§ **Data for review**:

◇ ◇ ◇

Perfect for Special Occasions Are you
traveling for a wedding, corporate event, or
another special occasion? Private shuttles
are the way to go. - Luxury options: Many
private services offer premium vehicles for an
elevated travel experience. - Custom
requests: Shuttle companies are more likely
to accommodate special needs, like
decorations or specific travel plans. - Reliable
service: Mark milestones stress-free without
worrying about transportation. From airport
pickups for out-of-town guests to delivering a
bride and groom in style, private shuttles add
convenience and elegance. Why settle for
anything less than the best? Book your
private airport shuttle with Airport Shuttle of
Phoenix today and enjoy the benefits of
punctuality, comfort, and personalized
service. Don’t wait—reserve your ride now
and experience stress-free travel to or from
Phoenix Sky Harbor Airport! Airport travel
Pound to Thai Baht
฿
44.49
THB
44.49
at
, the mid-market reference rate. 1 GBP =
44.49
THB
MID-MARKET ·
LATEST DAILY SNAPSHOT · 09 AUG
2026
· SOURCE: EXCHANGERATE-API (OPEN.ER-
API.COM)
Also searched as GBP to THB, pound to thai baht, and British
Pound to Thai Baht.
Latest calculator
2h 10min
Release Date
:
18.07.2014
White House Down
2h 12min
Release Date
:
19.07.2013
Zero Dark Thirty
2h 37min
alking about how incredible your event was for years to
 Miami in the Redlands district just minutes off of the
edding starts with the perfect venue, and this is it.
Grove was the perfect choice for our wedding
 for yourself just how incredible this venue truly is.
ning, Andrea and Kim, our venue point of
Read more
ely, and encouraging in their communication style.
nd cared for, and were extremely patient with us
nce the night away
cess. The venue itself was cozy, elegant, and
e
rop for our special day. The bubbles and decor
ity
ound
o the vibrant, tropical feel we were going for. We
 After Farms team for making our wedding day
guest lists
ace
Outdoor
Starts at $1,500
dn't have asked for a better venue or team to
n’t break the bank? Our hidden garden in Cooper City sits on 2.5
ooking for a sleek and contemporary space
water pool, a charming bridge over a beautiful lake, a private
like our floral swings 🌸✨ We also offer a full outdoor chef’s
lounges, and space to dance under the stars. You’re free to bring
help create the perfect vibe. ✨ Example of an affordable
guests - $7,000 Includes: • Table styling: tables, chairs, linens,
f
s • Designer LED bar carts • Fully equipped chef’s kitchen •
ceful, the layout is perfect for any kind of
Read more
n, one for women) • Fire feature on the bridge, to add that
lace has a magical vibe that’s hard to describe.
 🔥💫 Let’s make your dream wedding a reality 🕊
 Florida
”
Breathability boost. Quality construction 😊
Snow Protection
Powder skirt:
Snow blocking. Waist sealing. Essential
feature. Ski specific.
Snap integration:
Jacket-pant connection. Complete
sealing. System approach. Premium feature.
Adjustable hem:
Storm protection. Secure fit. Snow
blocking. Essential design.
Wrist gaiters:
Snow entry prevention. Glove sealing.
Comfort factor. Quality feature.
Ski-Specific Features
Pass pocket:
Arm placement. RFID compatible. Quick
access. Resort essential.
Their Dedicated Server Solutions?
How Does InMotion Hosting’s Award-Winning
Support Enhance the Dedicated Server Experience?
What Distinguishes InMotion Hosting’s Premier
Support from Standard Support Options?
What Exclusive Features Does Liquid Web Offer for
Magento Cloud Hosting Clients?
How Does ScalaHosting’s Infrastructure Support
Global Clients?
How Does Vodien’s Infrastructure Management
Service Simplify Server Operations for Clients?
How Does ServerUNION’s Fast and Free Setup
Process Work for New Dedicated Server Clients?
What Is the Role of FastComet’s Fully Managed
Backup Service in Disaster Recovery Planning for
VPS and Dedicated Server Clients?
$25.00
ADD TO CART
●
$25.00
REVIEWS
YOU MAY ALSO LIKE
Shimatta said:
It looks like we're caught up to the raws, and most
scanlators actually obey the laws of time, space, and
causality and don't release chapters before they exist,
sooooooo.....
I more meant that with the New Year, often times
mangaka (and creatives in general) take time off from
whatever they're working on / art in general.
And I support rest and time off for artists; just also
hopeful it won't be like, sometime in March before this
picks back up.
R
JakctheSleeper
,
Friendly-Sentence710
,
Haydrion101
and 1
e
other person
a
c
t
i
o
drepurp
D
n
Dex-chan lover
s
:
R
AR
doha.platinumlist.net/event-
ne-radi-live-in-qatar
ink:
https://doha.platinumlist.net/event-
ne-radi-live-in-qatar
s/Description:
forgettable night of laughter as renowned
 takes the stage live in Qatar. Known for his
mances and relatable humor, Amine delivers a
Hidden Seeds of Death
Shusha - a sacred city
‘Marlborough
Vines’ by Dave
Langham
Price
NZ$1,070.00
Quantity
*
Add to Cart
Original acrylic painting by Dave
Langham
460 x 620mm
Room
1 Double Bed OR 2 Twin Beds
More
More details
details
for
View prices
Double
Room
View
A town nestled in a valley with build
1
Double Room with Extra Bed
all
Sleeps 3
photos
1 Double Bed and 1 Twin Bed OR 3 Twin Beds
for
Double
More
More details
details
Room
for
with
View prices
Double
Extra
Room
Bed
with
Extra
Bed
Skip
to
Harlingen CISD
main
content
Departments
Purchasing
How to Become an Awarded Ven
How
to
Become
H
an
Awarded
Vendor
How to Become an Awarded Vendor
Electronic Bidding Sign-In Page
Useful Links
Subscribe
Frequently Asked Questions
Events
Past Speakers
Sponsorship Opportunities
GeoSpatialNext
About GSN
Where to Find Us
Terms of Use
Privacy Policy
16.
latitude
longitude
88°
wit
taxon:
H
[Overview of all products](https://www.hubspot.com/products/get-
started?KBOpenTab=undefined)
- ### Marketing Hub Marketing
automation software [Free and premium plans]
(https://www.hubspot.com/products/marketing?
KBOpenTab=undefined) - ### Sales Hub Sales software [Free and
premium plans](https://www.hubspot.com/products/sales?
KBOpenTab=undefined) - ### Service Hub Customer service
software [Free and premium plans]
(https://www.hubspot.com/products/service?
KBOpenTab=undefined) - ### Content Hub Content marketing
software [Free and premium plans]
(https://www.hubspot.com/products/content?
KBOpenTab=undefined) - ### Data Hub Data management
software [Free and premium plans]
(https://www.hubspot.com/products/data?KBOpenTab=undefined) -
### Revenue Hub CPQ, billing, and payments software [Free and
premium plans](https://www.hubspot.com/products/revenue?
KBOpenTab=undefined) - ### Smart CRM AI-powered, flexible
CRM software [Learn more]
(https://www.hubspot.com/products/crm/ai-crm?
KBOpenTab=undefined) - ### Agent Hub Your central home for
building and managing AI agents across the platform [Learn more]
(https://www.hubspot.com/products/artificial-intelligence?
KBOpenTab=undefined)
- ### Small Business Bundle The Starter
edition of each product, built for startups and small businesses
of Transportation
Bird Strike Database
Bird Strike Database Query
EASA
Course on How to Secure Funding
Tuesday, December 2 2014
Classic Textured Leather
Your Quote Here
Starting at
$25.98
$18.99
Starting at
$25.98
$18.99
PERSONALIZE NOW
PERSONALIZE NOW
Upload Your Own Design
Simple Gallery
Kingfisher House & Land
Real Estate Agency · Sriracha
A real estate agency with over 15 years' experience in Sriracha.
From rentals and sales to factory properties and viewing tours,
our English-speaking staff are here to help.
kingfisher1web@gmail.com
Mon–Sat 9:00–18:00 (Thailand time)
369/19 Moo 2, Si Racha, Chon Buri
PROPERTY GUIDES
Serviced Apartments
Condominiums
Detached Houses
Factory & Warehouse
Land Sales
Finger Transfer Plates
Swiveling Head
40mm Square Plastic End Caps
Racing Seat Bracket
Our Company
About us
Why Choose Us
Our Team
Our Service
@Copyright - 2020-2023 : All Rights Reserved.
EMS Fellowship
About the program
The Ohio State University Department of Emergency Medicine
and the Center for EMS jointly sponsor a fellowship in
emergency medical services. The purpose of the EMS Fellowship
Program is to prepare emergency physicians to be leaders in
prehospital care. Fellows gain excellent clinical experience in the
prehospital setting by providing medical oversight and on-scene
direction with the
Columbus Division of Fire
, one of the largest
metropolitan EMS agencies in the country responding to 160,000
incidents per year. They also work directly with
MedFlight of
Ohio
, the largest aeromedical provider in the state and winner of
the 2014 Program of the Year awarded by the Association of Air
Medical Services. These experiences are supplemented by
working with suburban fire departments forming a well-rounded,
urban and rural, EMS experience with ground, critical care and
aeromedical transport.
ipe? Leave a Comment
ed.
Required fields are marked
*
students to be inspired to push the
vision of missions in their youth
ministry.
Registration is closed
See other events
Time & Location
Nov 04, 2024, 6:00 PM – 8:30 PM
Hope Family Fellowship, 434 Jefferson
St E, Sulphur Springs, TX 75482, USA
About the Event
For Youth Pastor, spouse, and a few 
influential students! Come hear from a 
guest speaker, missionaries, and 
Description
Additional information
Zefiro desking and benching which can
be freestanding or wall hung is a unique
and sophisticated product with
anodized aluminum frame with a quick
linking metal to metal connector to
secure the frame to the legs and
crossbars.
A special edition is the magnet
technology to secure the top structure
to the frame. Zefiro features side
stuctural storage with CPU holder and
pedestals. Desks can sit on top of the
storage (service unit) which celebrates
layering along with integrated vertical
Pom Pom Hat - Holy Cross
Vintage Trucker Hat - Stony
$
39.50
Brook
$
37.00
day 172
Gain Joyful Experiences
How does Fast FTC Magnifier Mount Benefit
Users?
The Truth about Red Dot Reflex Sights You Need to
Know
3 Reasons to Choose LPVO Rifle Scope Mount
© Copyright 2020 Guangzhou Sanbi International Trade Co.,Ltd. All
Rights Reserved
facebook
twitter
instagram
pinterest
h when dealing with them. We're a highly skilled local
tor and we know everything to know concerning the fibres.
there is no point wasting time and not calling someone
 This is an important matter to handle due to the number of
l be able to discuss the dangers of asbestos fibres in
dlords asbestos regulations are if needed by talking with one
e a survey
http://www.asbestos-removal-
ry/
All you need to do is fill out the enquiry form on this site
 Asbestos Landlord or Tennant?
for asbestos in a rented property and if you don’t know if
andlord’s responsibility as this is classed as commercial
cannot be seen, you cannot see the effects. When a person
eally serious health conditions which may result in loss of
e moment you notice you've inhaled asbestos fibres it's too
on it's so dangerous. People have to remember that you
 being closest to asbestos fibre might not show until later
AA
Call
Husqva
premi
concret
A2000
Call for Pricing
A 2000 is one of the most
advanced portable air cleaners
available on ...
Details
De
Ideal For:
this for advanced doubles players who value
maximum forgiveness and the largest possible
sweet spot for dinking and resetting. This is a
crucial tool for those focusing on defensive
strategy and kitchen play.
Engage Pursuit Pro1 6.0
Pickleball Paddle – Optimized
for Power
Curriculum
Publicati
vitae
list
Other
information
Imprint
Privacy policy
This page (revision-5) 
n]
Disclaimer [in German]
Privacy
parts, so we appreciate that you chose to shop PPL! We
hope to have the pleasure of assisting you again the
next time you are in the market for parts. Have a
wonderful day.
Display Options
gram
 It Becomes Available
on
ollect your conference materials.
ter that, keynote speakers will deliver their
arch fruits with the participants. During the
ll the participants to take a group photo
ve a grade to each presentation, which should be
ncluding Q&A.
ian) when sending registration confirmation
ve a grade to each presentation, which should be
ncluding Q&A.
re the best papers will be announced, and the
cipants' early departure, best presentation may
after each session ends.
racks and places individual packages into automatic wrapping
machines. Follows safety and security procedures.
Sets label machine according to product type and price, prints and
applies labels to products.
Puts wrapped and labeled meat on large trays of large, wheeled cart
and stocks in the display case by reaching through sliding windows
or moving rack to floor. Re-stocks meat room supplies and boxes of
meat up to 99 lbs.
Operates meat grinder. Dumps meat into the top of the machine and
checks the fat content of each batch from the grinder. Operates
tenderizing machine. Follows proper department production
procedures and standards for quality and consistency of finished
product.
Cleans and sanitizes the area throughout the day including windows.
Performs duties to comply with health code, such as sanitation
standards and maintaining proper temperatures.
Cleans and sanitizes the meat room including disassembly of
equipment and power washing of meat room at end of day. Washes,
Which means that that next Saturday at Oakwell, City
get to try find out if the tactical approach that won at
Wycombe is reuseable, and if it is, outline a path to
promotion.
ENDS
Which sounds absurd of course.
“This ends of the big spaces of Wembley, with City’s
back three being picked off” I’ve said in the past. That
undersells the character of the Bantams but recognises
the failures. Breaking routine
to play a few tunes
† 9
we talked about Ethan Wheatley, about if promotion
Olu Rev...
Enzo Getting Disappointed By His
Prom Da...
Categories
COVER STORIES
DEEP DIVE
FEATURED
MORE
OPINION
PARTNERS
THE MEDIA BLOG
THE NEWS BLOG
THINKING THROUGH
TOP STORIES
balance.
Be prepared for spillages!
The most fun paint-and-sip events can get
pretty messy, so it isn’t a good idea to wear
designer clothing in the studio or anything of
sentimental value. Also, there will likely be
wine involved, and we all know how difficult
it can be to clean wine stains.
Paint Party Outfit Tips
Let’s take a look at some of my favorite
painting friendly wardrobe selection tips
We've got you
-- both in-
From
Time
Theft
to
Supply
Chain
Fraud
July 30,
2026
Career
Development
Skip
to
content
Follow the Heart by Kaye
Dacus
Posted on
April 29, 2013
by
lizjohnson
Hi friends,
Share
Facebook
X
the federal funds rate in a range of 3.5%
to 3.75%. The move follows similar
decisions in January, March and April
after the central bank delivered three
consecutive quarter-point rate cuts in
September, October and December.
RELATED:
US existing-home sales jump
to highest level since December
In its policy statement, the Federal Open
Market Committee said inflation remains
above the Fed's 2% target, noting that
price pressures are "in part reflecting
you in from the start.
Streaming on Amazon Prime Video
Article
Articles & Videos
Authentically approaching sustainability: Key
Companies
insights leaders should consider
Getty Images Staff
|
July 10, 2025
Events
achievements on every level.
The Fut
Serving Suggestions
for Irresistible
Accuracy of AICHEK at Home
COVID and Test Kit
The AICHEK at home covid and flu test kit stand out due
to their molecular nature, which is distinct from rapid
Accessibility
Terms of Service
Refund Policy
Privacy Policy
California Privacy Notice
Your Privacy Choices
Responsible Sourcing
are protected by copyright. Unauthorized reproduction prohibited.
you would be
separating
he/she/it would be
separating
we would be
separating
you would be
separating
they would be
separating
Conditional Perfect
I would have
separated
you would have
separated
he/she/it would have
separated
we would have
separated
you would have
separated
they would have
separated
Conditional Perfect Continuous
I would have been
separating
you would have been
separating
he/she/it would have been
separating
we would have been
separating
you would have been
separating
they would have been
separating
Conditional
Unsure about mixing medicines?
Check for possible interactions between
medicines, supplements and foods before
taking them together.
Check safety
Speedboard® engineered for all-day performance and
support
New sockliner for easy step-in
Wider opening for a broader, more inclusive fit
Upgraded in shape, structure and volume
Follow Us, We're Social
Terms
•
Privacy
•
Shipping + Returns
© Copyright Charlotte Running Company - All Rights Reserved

◇ ◇ ◇

Copy the material from its first line through the line containing "ely, and encouraging", replacing every "venue" with "location" and leaving everything else unchanged.

§ **Worked solution**:
Perfect for Special Occasions Are you
traveling for a wedding, corporate event, or
another special occasion? Private shuttles
are the way to go. - Luxury options: Many
private services offer premium vehicles for an
elevated travel experience. - Custom
requests: Shuttle companies are more likely
to accommodate special needs, like
decorations or specific travel plans. - Reliable
service: Mark milestones stress-free without
worrying about transportation. From airport
pickups for out-of-town guests to delivering a
bride and groom in style, private shuttles add
convenience and elegance. Why settle for
anything less than the best? Book your
private airport shuttle with Airport Shuttle of
Phoenix today and enjoy the benefits of
punctuality, comfort, and personalized
service. Don’t wait—reserve your ride now
and experience stress-free travel to or from
Phoenix Sky Harbor Airport! Airport travel
Pound to Thai Baht
฿
44.49
THB
44.49
at
, the mid-market reference rate. 1 GBP =
44.49
THB
MID-MARKET ·
LATEST DAILY SNAPSHOT · 09 AUG
2026
· SOURCE: EXCHANGERATE-API (OPEN.ER-
API.COM)
Also searched as GBP to THB, pound to thai baht, and British
Pound to Thai Baht.
Latest calculator
2h 10min
Release Date
:
18.07.2014
White House Down
2h 12min
Release Date
:
19.07.2013
Zero Dark Thirty
2h 37min
alking about how incredible your event was for years to
 Miami in the Redlands district just minutes off of the
edding starts with the perfect location, and this is it.
Grove was the perfect choice for our wedding
 for yourself just how incredible this location truly is.
ning, Andrea and Kim, our location point of
Read more
ely, and encouraging in their communication style.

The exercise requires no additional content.